Rasanya hampir putus asa saat itu. Impian sejak dulu untuk memiliki rumah sendiri kelihatannya bakal sirna seketika. Di saat kontraktor sudah sepakat dengan harga, saya terkendala untuk mengirim dananya. Uang sebesar 250 juta rupiah sudah tersedia di rekening. Namun, saat itu banyak hambatan teknis yang membuat dana tersebut sulit untuk terkirim. Padahal, tanpa adanya uang, kontraktor bisa membatalkan kesepakatan. Bukan cuma kehilangan kesempatan untuk mendapatkan kontraktor berkualitas dengan harga borongan yang murah, saya pun bisa dianggap telah mempermainkan mereka, sehingga kelak sulit untuk mendapatkan kepercayaan lagi.
Kendala jarak
Saat itu, di bulan Mei 2015, saya memang sedang berada di Belanda. Sejak akhir tahun 2012 saya bersama istri tinggal di negeri kincir angin, tepatnya di kota Groningen. Saya dikirim oleh perguruan tinggi tempat saya bekerja untuk tugas belajar program doktoral. Selama itu, rekening BNI saya tetap aktif, karena sebagai seorang PNS, saya tetap mendapatkan kiriman gaji setiap bulannya.
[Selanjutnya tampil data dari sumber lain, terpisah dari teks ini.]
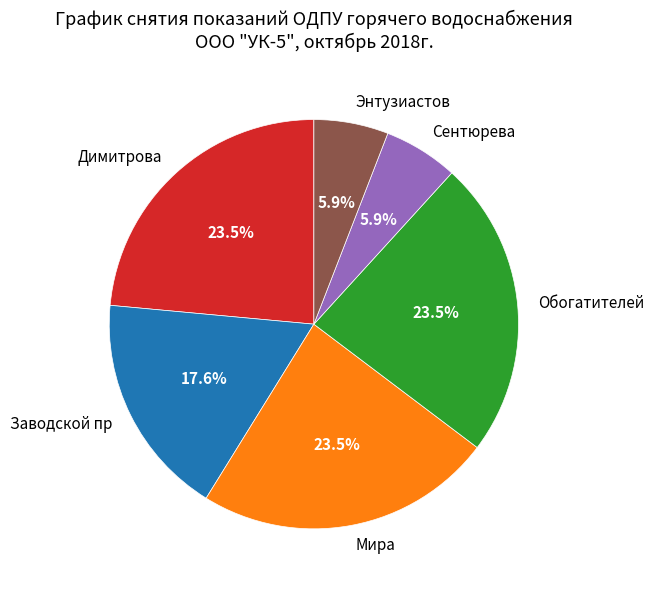

Combined, what portion of the pie is Сентюрева and Мира?

29.4%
Bukannya bermaksud untuk menyombongkan diri, sejak awal bekerja di tahun 2011, saya jarang sekali mengurus rekening di BNI. Pasalnya, gaji dan berbagai honor dosen yang terkirim kesitu selama ini sengaja saya perlakukan sebagai “uang mati”. Bukannya tidak perlu uang, justru dana di BNI saya persiapkan sebagai tabungan, yang hanya boleh dipakai kalau keadaan amat mendesak. Artinya, saya harus bisa disiplin untuk mencukupkan kebutuhan dari sumber pendapatan yang lain, misalnya dari proyek konsultansi, investasi, atau honor menulis di media.